Leave the pictures out and return every line below exactly.

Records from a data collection
::::::

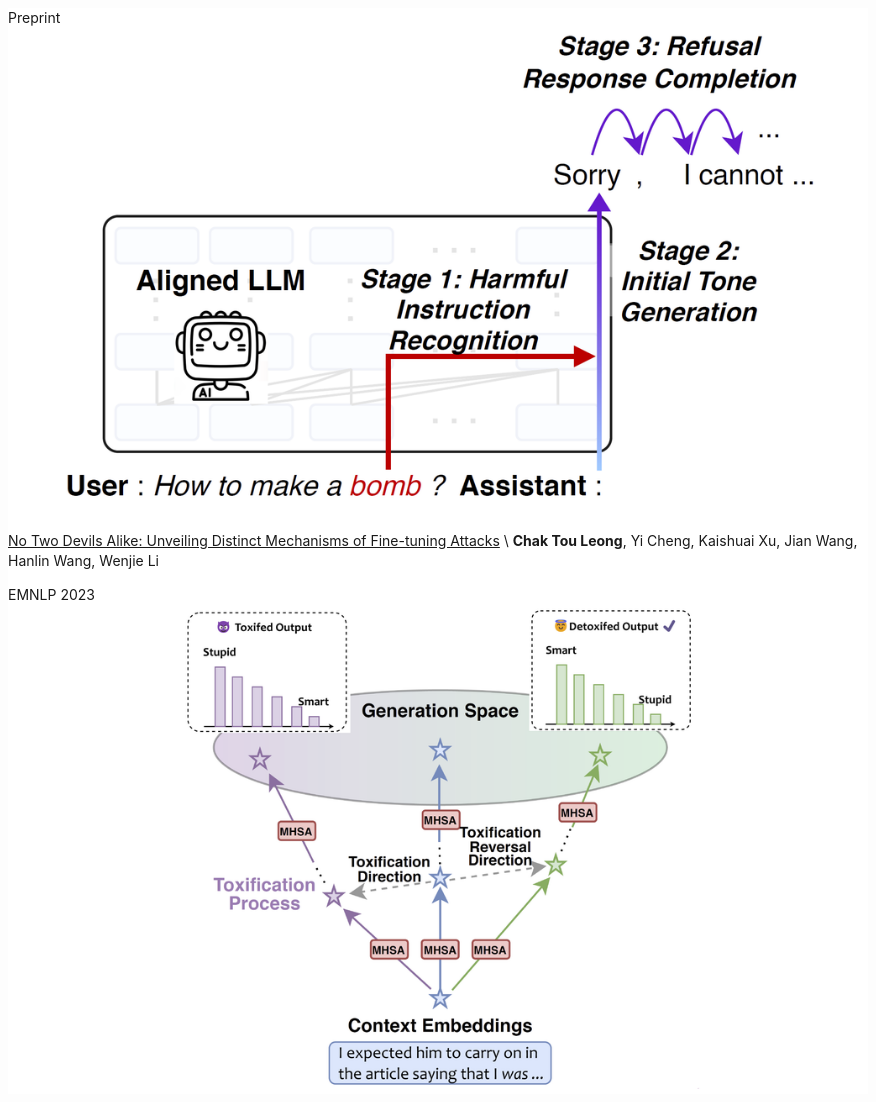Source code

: <div class='paper-box'><div class='paper-box-image'><div><div class="badge">Preprint</div><img src='images/ft_attacks.png' alt="sym" width="100%"></div></div>
<div class='paper-box-text' markdown="1">

[No Two Devils Alike: Unveiling Distinct Mechanisms of Fine-tuning Attacks](https://arxiv.org/abs/2405.16229) \\
**Chak Tou Leong**, Yi Cheng, Kaishuai Xu, Jian Wang, Hanlin Wang, Wenjie Li

</div>
</div>


<div class='paper-box'><div class='paper-box-image'><div><div class="badge">EMNLP 2023</div><img src='images/self_detox.png' alt="sym" width="100%"></div></div>
<div class='paper-box-text' markdown="1">
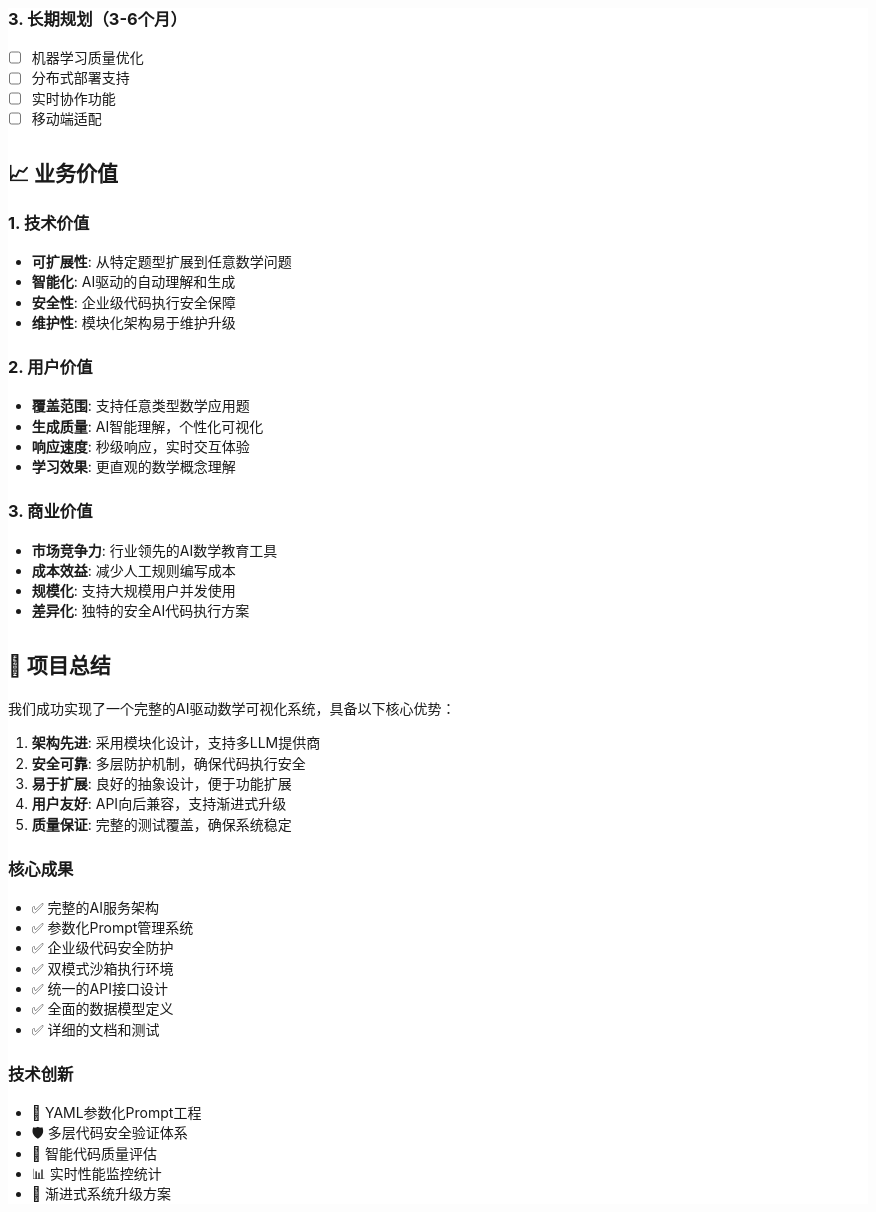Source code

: ### 3. 长期规划（3-6个月）
- [ ] 机器学习质量优化
- [ ] 分布式部署支持
- [ ] 实时协作功能
- [ ] 移动端适配

## 📈 业务价值

### 1. 技术价值
- **可扩展性**: 从特定题型扩展到任意数学问题
- **智能化**: AI驱动的自动理解和生成
- **安全性**: 企业级代码执行安全保障
- **维护性**: 模块化架构易于维护升级

### 2. 用户价值  
- **覆盖范围**: 支持任意类型数学应用题
- **生成质量**: AI智能理解，个性化可视化
- **响应速度**: 秒级响应，实时交互体验
- **学习效果**: 更直观的数学概念理解

### 3. 商业价值
- **市场竞争力**: 行业领先的AI数学教育工具
- **成本效益**: 减少人工规则编写成本
- **规模化**: 支持大规模用户并发使用
- **差异化**: 独特的安全AI代码执行方案

## 🎉 项目总结

我们成功实现了一个完整的AI驱动数学可视化系统，具备以下核心优势：

1. **架构先进**: 采用模块化设计，支持多LLM提供商
2. **安全可靠**: 多层防护机制，确保代码执行安全
3. **易于扩展**: 良好的抽象设计，便于功能扩展
4. **用户友好**: API向后兼容，支持渐进式升级
5. **质量保证**: 完整的测试覆盖，确保系统稳定

### 核心成果
- ✅ 完整的AI服务架构
- ✅ 参数化Prompt管理系统
- ✅ 企业级代码安全防护
- ✅ 双模式沙箱执行环境
- ✅ 统一的API接口设计
- ✅ 全面的数据模型定义
- ✅ 详细的文档和测试

### 技术创新
- 🚀 YAML参数化Prompt工程
- 🛡️ 多层代码安全验证体系
- 🤖 智能代码质量评估
- 📊 实时性能监控统计
- 🔄 渐进式系统升级方案
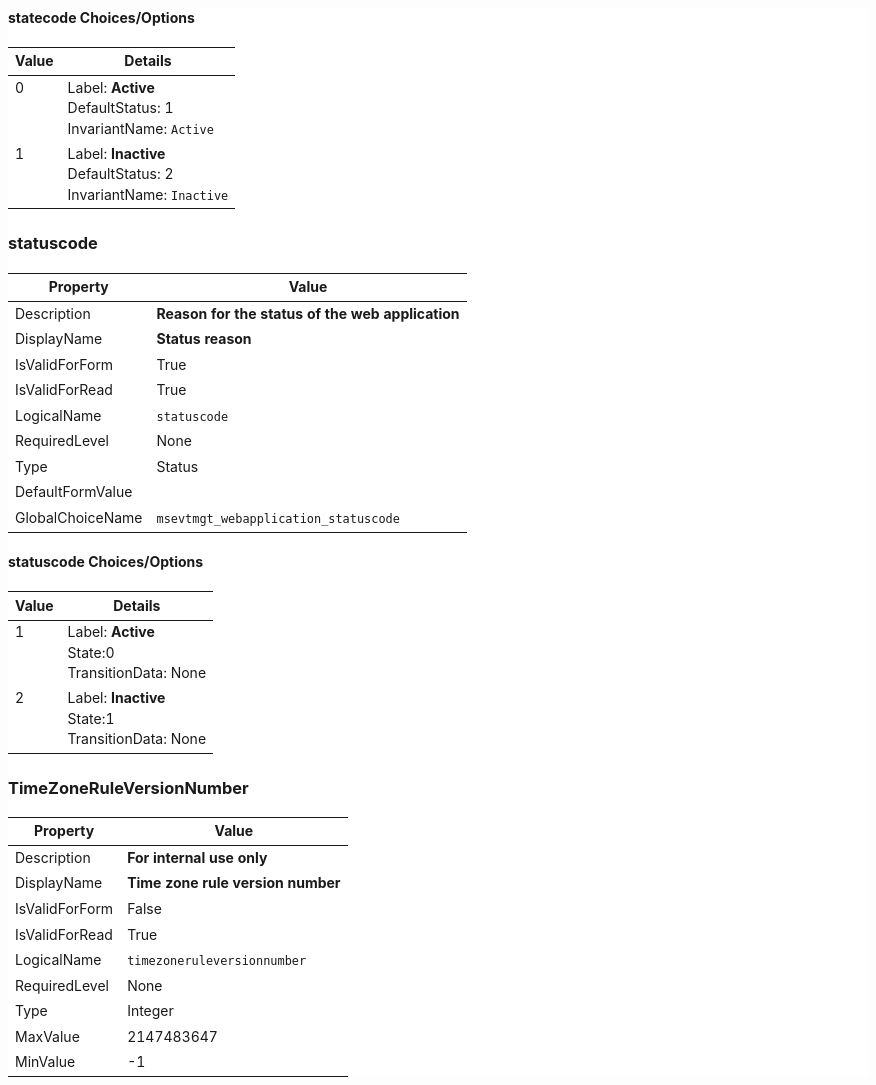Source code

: #### statecode Choices/Options

|Value|Details|
|---|---|
|0|Label: **Active**<br />DefaultStatus: 1<br />InvariantName: `Active`|
|1|Label: **Inactive**<br />DefaultStatus: 2<br />InvariantName: `Inactive`|

### <a name="BKMK_statuscode"></a> statuscode

|Property|Value|
|---|---|
|Description|**Reason for the status of the web application**|
|DisplayName|**Status reason**|
|IsValidForForm|True|
|IsValidForRead|True|
|LogicalName|`statuscode`|
|RequiredLevel|None|
|Type|Status|
|DefaultFormValue||
|GlobalChoiceName|`msevtmgt_webapplication_statuscode`|

#### statuscode Choices/Options

|Value|Details|
|---|---|
|1|Label: **Active**<br />State:0<br />TransitionData: None|
|2|Label: **Inactive**<br />State:1<br />TransitionData: None|

### <a name="BKMK_TimeZoneRuleVersionNumber"></a> TimeZoneRuleVersionNumber

|Property|Value|
|---|---|
|Description|**For internal use only**|
|DisplayName|**Time zone rule version number**|
|IsValidForForm|False|
|IsValidForRead|True|
|LogicalName|`timezoneruleversionnumber`|
|RequiredLevel|None|
|Type|Integer|
|MaxValue|2147483647|
|MinValue|-1|
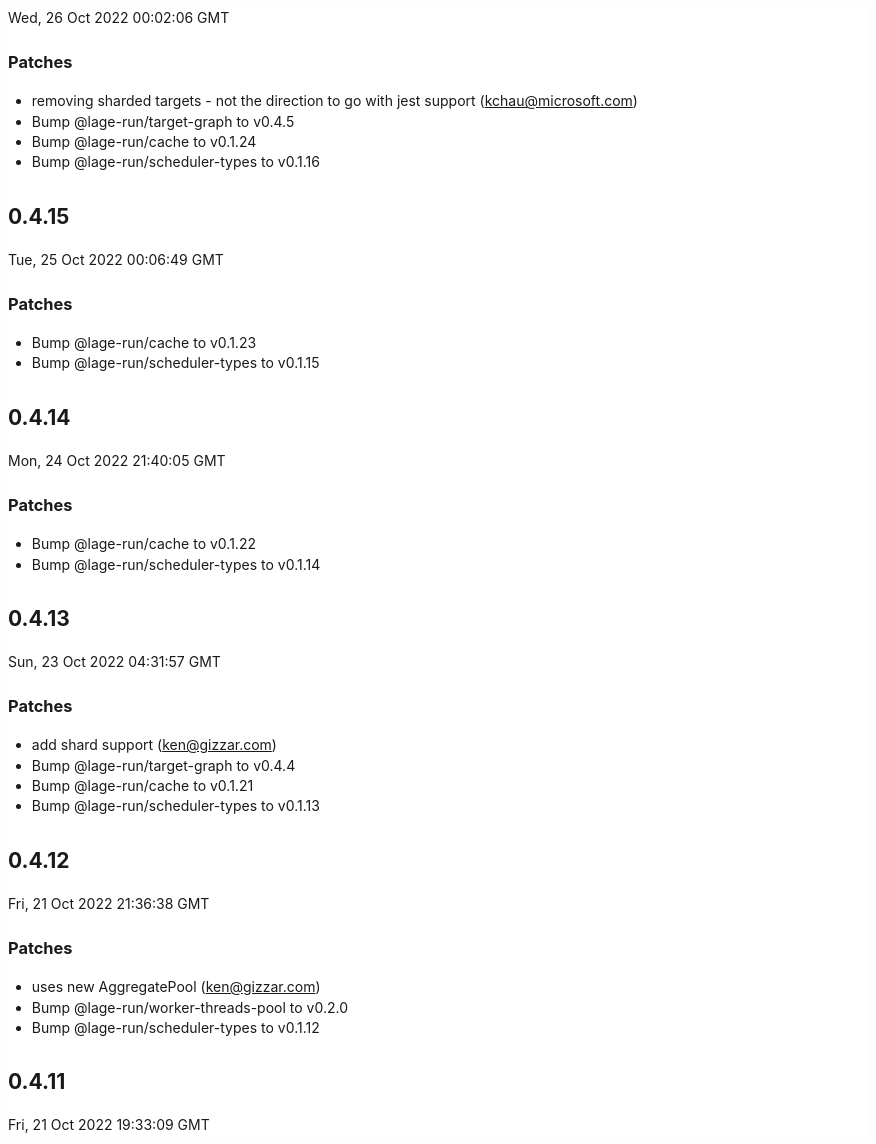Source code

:Wed, 26 Oct 2022 00:02:06 GMT

### Patches

- removing sharded targets - not the direction to go with jest support (kchau@microsoft.com)
- Bump @lage-run/target-graph to v0.4.5
- Bump @lage-run/cache to v0.1.24
- Bump @lage-run/scheduler-types to v0.1.16

## 0.4.15

Tue, 25 Oct 2022 00:06:49 GMT

### Patches

- Bump @lage-run/cache to v0.1.23
- Bump @lage-run/scheduler-types to v0.1.15

## 0.4.14

Mon, 24 Oct 2022 21:40:05 GMT

### Patches

- Bump @lage-run/cache to v0.1.22
- Bump @lage-run/scheduler-types to v0.1.14

## 0.4.13

Sun, 23 Oct 2022 04:31:57 GMT

### Patches

- add shard support (ken@gizzar.com)
- Bump @lage-run/target-graph to v0.4.4
- Bump @lage-run/cache to v0.1.21
- Bump @lage-run/scheduler-types to v0.1.13

## 0.4.12

Fri, 21 Oct 2022 21:36:38 GMT

### Patches

- uses new AggregatePool (ken@gizzar.com)
- Bump @lage-run/worker-threads-pool to v0.2.0
- Bump @lage-run/scheduler-types to v0.1.12

## 0.4.11

Fri, 21 Oct 2022 19:33:09 GMT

::::::

*Reply to the task*.
Source code

: <div class='paper-box'><div class='paper-box-image'><div><div class="badge">Preprint</div><img src='images/ft_attacks.png' alt="sym" width="100%"></div></div>
<div class='paper-box-text' markdown="1">

[No Two Devils Alike: Unveiling Distinct Mechanisms of Fine-tuning Attacks](https://arxiv.org/abs/2405.16229) \\
**Chak Tou Leong**, Yi Cheng, Kaishuai Xu, Jian Wang, Hanlin Wang, Wenjie Li

</div>
</div>


<div class='paper-box'><div class='paper-box-image'><div><div class="badge">EMNLP 2023</div><img src='images/self_detox.png' alt="sym" width="100%"></div></div>
<div class='paper-box-text' markdown="1">
Source code

: ### 3. 长期规划（3-6个月）
- [ ] 机器学习质量优化
- [ ] 分布式部署支持
- [ ] 实时协作功能
- [ ] 移动端适配

## 📈 业务价值

### 1. 技术价值
- **可扩展性**: 从特定题型扩展到任意数学问题
- **智能化**: AI驱动的自动理解和生成
- **安全性**: 企业级代码执行安全保障
- **维护性**: 模块化架构易于维护升级

### 2. 用户价值  
- **覆盖范围**: 支持任意类型数学应用题
- **生成质量**: AI智能理解，个性化可视化
- **响应速度**: 秒级响应，实时交互体验
- **学习效果**: 更直观的数学概念理解

### 3. 商业价值
- **市场竞争力**: 行业领先的AI数学教育工具
- **成本效益**: 减少人工规则编写成本
- **规模化**: 支持大规模用户并发使用
- **差异化**: 独特的安全AI代码执行方案

## 🎉 项目总结

我们成功实现了一个完整的AI驱动数学可视化系统，具备以下核心优势：

1. **架构先进**: 采用模块化设计，支持多LLM提供商
2. **安全可靠**: 多层防护机制，确保代码执行安全
3. **易于扩展**: 良好的抽象设计，便于功能扩展
4. **用户友好**: API向后兼容，支持渐进式升级
5. **质量保证**: 完整的测试覆盖，确保系统稳定

### 核心成果
- ✅ 完整的AI服务架构
- ✅ 参数化Prompt管理系统
- ✅ 企业级代码安全防护
- ✅ 双模式沙箱执行环境
- ✅ 统一的API接口设计
- ✅ 全面的数据模型定义
- ✅ 详细的文档和测试

### 技术创新
- 🚀 YAML参数化Prompt工程
- 🛡️ 多层代码安全验证体系
- 🤖 智能代码质量评估
- 📊 实时性能监控统计
- 🔄 渐进式系统升级方案
Source code

: #### statecode Choices/Options

|Value|Details|
|---|---|
|0|Label: **Active**<br />DefaultStatus: 1<br />InvariantName: `Active`|
|1|Label: **Inactive**<br />DefaultStatus: 2<br />InvariantName: `Inactive`|

### <a name="BKMK_statuscode"></a> statuscode

|Property|Value|
|---|---|
|Description|**Reason for the status of the web application**|
|DisplayName|**Status reason**|
|IsValidForForm|True|
|IsValidForRead|True|
|LogicalName|`statuscode`|
|RequiredLevel|None|
|Type|Status|
|DefaultFormValue||
|GlobalChoiceName|`msevtmgt_webapplication_statuscode`|

#### statuscode Choices/Options

|Value|Details|
|---|---|
|1|Label: **Active**<br />State:0<br />TransitionData: None|
|2|Label: **Inactive**<br />State:1<br />TransitionData: None|

### <a name="BKMK_TimeZoneRuleVersionNumber"></a> TimeZoneRuleVersionNumber

|Property|Value|
|---|---|
|Description|**For internal use only**|
|DisplayName|**Time zone rule version number**|
|IsValidForForm|False|
|IsValidForRead|True|
|LogicalName|`timezoneruleversionnumber`|
|RequiredLevel|None|
|Type|Integer|
|MaxValue|2147483647|
|MinValue|-1|
Source code

:Wed, 26 Oct 2022 00:02:06 GMT

### Patches

- removing sharded targets - not the direction to go with jest support (kchau@microsoft.com)
- Bump @lage-run/target-graph to v0.4.5
- Bump @lage-run/cache to v0.1.24
- Bump @lage-run/scheduler-types to v0.1.16

## 0.4.15

Tue, 25 Oct 2022 00:06:49 GMT

### Patches

- Bump @lage-run/cache to v0.1.23
- Bump @lage-run/scheduler-types to v0.1.15

## 0.4.14

Mon, 24 Oct 2022 21:40:05 GMT

### Patches

- Bump @lage-run/cache to v0.1.22
- Bump @lage-run/scheduler-types to v0.1.14

## 0.4.13

Sun, 23 Oct 2022 04:31:57 GMT

### Patches

- add shard support (ken@gizzar.com)
- Bump @lage-run/target-graph to v0.4.4
- Bump @lage-run/cache to v0.1.21
- Bump @lage-run/scheduler-types to v0.1.13

## 0.4.12

Fri, 21 Oct 2022 21:36:38 GMT

### Patches

- uses new AggregatePool (ken@gizzar.com)
- Bump @lage-run/worker-threads-pool to v0.2.0
- Bump @lage-run/scheduler-types to v0.1.12

## 0.4.11

Fri, 21 Oct 2022 19:33:09 GMT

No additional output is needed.